### Text shown
• • • •

Classifying players’ positions using public data

This post is a little wonkier than usual. It sets out a method for assigning players to positions.

It’s difficult to assess players’ performance without knowing what role they’re playing. Averaging three scoring shots per game might be a solid performance for an inside midfielder, but deeply underwhelming for a key forward. But to take players’ positions into account when assessing their performance, first we need to know what position they play.

Classifying players’ positions is more difficult than it might seem, because positions are so fluid in footy. It’s easy to identify a ruckman or a key forward, whether you’re watching a game or poring over a spreadsheet. Other positions are not as easy. I set out to answer the question: is there a way to assign players to positions, just using publicly available data?

Doesn’t the AFL just list players’ positions?

The AFL’s public data doesn’t specify players’ positions, so we’re out of luck there.

Champion Data does classify players’ positions, assigning each player to one of seven categories. They base their choices about players’ positions on a combination of their secret-sauce data, such as the location of disposals, as well as “feedback from AFL club staff”. If we were only interested in current players’ positions, we would just use Champion Data’s classifications, as we wouldn’t be able to improve on them using only the limited data the AFL chooses to make available. But Champion Data doesn’t release its positional classifications for previous years, so their positions are no use to us if we want to compare players’ performance over several seasons.If we want to look further back in time than the most recent season, we can’t rely on Champion Data’s public position ratings, so we’ll need to construct our own, using data in the public domain.

Players’ are also assigned to the positions for the purposes of fantasy football. But those classifications only go back a few years.

Step 1: Choose your unit of analysis

Players’ positions can change from game-to-game, or even within game. Ideally, we would classify players’ for each game they’ve played, but we can’t do that reliably with public data. There’s too much noise in the game-level data.

Instead, I’ve chosen to classify players to a position each season of their (active) career. So our unit of analysis is a player-year.

Step 2: Choose your stats

Our player classifications are based on data for every AFL game from the 2003 season to the 2016 season, inclusive. I’ve used this period because 2003 is the first season that contains goal assist data and data on the percentage of the game that each player played. All data are from AFL Tables. We have 119 235 rows of player data for the 2003-2016 period, with each row corresponding to a particular player in a particular game. Once we summarise these as player-years, we’re left with 8 512 rows.

I’ve classified players’ positions using the following stats:

Height;
Scoring shots;
Marks inside 50;
Marks outside 50;
Rebound 50s;
Hit outs;
Tackles;
Inside 50s;
Clearances;
Non-clearance contested possessions;
Other disposals;
One percenters; and
Goal assists.

Scoring shots are goals plus behinds. The public data don’t tell us about shots that fell short or went out of bounds on the full, so these aren’t included.

• • • •

### Exercise materials
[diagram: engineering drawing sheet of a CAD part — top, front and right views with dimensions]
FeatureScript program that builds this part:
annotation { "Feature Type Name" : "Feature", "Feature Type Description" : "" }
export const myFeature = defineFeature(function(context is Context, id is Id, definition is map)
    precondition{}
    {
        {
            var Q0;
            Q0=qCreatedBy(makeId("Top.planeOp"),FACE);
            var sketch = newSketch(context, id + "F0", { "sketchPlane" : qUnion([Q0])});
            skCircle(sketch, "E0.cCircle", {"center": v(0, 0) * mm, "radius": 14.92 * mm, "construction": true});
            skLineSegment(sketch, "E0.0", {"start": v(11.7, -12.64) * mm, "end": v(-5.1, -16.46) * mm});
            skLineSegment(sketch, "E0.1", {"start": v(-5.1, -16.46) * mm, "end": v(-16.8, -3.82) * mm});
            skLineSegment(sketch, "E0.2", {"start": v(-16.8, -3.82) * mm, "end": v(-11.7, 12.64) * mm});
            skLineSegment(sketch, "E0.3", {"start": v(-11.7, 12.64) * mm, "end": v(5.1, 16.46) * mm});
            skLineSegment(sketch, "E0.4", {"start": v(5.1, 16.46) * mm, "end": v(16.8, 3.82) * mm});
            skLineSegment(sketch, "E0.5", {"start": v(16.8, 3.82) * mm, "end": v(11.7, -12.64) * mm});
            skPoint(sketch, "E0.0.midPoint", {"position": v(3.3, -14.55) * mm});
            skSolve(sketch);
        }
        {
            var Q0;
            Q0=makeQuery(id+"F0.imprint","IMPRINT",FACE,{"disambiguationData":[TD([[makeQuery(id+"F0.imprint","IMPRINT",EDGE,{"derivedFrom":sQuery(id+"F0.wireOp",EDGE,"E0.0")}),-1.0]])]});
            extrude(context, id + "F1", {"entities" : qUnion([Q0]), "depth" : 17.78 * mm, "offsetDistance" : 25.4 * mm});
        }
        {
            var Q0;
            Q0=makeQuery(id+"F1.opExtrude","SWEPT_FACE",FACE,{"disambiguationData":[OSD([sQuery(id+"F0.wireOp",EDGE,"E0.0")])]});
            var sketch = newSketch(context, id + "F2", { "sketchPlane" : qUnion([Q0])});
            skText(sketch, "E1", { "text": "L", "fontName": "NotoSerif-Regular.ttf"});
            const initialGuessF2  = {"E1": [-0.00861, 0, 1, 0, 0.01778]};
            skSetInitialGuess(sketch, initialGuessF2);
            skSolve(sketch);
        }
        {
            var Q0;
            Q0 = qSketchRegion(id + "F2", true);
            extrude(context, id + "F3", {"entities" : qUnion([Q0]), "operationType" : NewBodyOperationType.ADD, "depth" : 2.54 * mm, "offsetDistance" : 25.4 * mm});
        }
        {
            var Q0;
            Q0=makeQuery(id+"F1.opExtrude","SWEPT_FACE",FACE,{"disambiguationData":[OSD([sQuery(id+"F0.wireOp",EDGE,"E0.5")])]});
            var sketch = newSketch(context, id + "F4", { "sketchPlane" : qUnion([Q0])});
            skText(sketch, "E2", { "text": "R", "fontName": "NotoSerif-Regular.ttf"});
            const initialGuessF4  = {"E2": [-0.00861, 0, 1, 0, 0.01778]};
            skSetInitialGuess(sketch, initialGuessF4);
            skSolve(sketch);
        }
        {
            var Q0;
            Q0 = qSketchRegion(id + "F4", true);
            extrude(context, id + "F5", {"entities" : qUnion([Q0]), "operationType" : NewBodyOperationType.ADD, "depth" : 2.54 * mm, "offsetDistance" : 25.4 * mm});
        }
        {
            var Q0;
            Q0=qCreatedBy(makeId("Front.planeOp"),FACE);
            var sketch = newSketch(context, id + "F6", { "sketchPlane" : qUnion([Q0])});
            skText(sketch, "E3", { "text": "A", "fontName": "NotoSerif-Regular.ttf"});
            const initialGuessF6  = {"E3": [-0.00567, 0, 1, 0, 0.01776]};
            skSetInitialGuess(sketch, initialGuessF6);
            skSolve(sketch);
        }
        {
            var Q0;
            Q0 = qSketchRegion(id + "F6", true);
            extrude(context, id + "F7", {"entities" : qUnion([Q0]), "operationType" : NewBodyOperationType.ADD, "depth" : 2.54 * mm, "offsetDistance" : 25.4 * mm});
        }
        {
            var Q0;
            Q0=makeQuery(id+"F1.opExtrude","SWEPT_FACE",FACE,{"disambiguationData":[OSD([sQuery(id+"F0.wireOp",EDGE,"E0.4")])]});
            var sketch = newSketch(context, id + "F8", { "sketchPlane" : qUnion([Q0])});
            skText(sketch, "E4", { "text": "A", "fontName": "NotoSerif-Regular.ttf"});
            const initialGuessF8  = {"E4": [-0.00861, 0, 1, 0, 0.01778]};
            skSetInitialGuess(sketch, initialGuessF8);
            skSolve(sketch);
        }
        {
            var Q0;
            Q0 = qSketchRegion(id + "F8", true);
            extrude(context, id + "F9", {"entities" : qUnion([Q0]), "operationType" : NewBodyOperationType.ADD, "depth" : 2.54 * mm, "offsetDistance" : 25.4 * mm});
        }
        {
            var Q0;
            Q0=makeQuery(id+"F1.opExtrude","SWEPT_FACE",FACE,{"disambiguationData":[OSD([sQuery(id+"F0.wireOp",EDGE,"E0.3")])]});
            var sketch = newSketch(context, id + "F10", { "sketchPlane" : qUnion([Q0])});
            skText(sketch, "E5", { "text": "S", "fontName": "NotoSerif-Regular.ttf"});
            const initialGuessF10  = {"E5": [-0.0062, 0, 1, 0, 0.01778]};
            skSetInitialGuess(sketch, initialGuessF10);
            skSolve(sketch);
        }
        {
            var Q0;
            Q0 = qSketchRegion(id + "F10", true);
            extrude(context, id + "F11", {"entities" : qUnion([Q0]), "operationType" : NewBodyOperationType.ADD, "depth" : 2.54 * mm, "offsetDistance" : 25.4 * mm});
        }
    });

• • • •

### Requests
(1) According to the text on classifying players' positions, why does the data begin with the 2003 season?
(2) Find each line of the records that contains the string "part" and copy those lines. Case counts.

### Task-by-task outputs
(1) 2003 is the first season that contains goal assist data and data on the percentage of the game each player played.

(2)
[diagram: engineering drawing sheet of a CAD part — top, front and right views with dimensions]
FeatureScript program that builds this part:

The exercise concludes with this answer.